→ Provided passage:

'''

De Saint-Affrique added: “We’re seeing our markets are slowing down and probably a bit of balancing between plant-based and dairy-based. We kept having service issues and I think we will keep seeing some of it in the coming quarters.”

In infant formula, Danone registered fourth-quarter growth in the “mid-teens” in China, accompanied by what Esser said were “resilient market shares”.

However, sales differed through channels, with the CFO acknowledging there is a downward trend in China, with the move to premium products not offsetting declining birth rates. He noted infant formula sold through non-controlled channels was now “below 20%” of Danone’s baby-powder business in the Asian country. “This is a structurally declining channel,” he said.

“Our domestic and international labels, which are sold through controlled, cross-border platforms, maintained their growth and market share momentum. Our sales of international labels, sold through indirect, non-controlled cross-border platforms, were slightly negative against the low base of last year, with travel, as well as trade activities, still very limited with mainland China,” Esser explained.

'''

Dataset entries:
'''

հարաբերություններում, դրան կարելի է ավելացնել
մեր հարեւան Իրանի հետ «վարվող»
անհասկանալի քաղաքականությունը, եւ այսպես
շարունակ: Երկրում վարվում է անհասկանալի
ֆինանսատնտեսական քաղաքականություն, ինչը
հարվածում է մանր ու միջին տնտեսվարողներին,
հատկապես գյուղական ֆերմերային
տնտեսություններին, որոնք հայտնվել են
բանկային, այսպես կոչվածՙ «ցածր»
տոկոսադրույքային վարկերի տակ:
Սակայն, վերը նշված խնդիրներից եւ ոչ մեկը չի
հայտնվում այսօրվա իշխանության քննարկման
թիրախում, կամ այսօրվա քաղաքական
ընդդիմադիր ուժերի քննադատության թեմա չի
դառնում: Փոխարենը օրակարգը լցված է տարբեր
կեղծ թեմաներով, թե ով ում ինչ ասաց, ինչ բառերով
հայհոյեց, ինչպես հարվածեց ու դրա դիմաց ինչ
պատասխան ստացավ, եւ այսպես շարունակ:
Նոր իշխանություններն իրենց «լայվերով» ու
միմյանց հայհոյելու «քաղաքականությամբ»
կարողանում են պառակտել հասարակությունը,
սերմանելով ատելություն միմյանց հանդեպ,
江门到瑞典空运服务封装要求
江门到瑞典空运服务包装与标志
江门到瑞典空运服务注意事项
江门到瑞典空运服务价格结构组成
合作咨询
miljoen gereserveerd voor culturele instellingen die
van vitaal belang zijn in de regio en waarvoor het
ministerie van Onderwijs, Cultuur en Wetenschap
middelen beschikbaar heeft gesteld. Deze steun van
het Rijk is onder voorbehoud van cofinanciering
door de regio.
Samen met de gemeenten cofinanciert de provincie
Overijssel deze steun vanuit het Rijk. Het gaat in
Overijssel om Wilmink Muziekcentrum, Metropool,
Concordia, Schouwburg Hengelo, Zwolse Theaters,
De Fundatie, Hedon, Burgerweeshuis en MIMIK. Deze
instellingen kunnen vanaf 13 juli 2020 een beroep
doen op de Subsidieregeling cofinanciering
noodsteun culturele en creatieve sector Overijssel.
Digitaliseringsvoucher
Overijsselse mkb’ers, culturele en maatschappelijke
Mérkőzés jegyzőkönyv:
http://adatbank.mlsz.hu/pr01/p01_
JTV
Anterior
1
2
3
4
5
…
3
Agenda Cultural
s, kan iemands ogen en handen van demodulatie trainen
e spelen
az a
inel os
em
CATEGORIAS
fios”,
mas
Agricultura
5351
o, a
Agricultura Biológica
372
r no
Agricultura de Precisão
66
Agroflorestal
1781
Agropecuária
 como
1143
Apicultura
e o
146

'''

→ Exercise details: Can you resume the excerpt on Danone's results, picking up right after Esser's comment about cross-border platforms and mainland China?

→ Response for this exercise:
More will be revealed at Danone’s capital markets day next month as the business seeks to “defend and expand our competitive setting in China”, Esser said.

De Saint-Affrique gave an inkling of what to expect: “There is still plenty we can improve on, from our growth model to the quality of our execution and investment model. This will require a greater discipline on the basics, greater focus on execution, strengthening step-by-step some of our capabilities and driving what Danone was known for – a consumer-centric and a brands- and innovation-driven model.”